I'm not the kind of person who gets disgruntled when non-militia talk about Faction War game mechanics. Just because someone's main focus might be in wormhole space or nullsec doesn't necessarily mean that they can't have valuable input and detailed knowledge and ideas about something else.
However, sometimes the things people say make me scratch my head and wonder if we're even talking about the same game.
A recent article was posted on Crossing Zebras from an author named 'Niden.' While I don't disagree with everything Niden says, much of what he says discredited him quite a bit in my eyes, as it clearly showed a very clear misunderstanding about Faction War, and the people who consider themselves 'militia.' In fact, some of his statements are so far from the truth, I almost have to believe he is trying to troll people.
First, he claims that "players seldom feel the need to step out of [Faction War] to get action and it essentially becomes their world. Like Americans who think Europe is a country and don’t have a clue where Belgium is on a map."
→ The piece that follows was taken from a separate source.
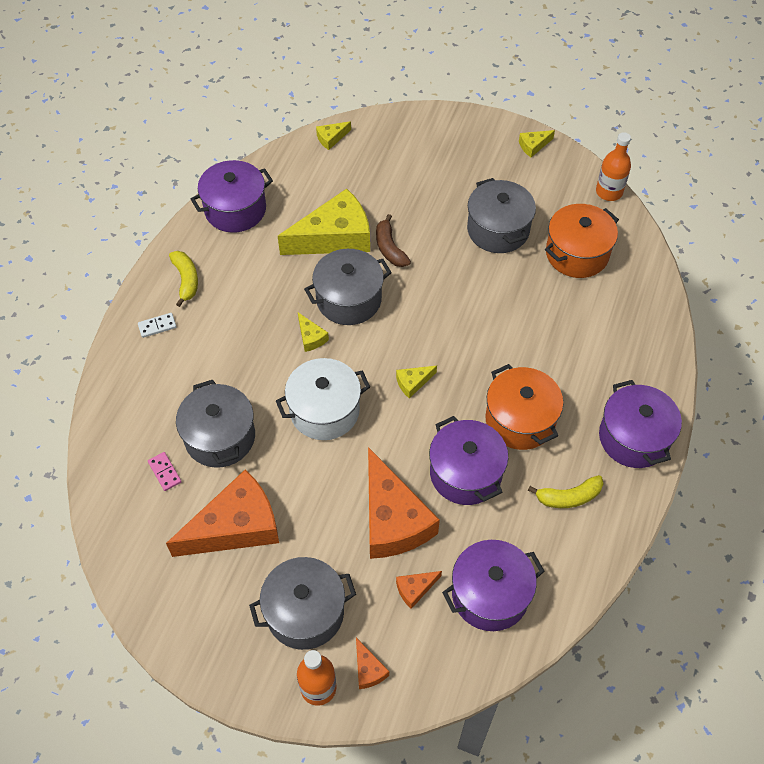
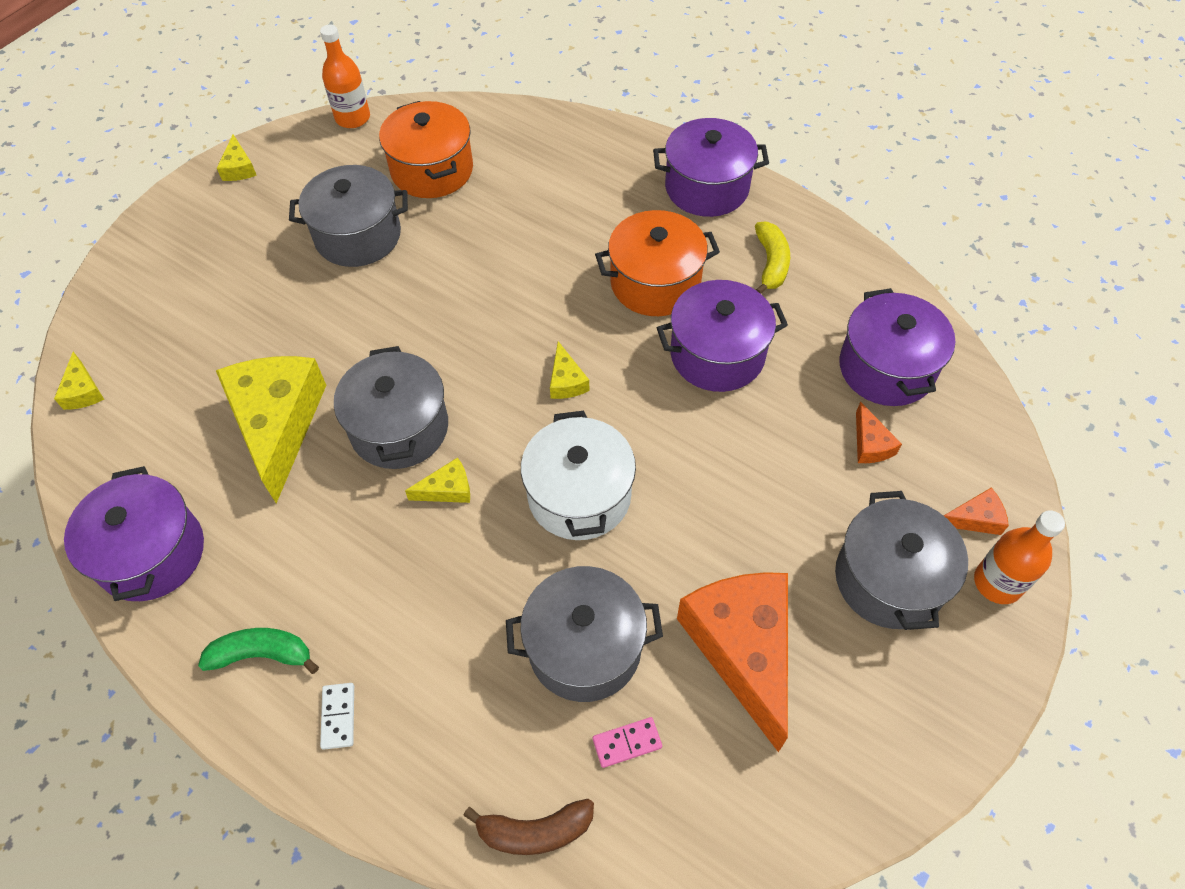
camera: 75 degrees left, 0 degrees up
yellow banana [169,251,198,307] -> green banana [198,628,319,674]
orange cheese [368,447,440,559] -> none
brown banana [376,214,411,267] -> brown banana moved to [463,799,594,855]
Faction War is actually a melting pot of different kinds of players, backgrounds, and etc. Not only do the players themselves have alts (or are alts themselves) but you have plays coming and going toward all walks of EVE life.
You have market traders, industrialists, and players who spend weekends running incursions. And, you have a lot of militia who don't just identify with FW, but are also general low-sec players engaging in piracy, or some sort of anti-piracy.
Saying that militia are inside some sort of box, and don't really see outside of Faction Warfare is about as silly as saying that a nullsec pilot has no concept of anything else in the game simply because he lives in null security space.
Secondly, he claims that "Factional Warfare is a fabricated and fixed narrative..."
Actually, Faction War is rich with player defined narrative. Playing under the overarching 'theme' of a war between two made-up factions is not much different than a wormhole player playing under the theme of Sleepers and cut-off space, or a nullsec pilot playing under a theme of large sovereignty wars.
Faction War is thick with politics, spawning revolutions, civil wars, betrayal, and shifting loyalties. On top of that, you have player motivations that are far more complicated than a bunch of mindless militia playing out the storyline that CCP has given them. You have people taking or campaigning over systems due to personal grudges, and non-militia stepping in to honor old loyalties.
Niden goes on to make a large number of rather amusing comments, which seem to be intended to point out something negative about Faction War players, but really just describe eve players, or people, in general.
For example, he claims that FW pilots are impatient and want more instant gratification. Actually, EVE players in general are becoming more impatient and want more instant gratification. And for many, not just instant gratification, but they want someone to fight them in a very specific way that is conducive to their personal gameplay.
He points out that players tend to join the winning side because of ISK benefits. Which is mostly a part of human nature. People like to be on the winning side, especially if winning has perks. This doesn't mean that you should incentivize losing, or somehow diminish the benefits of winning.
This is EVE. If you're expecting some sort of 'honorable mention' ribbon when you lose, you're probably playing the wrong game.
Faction War does have its problems, but I'm not sure they're the problems Niden is pointing out here.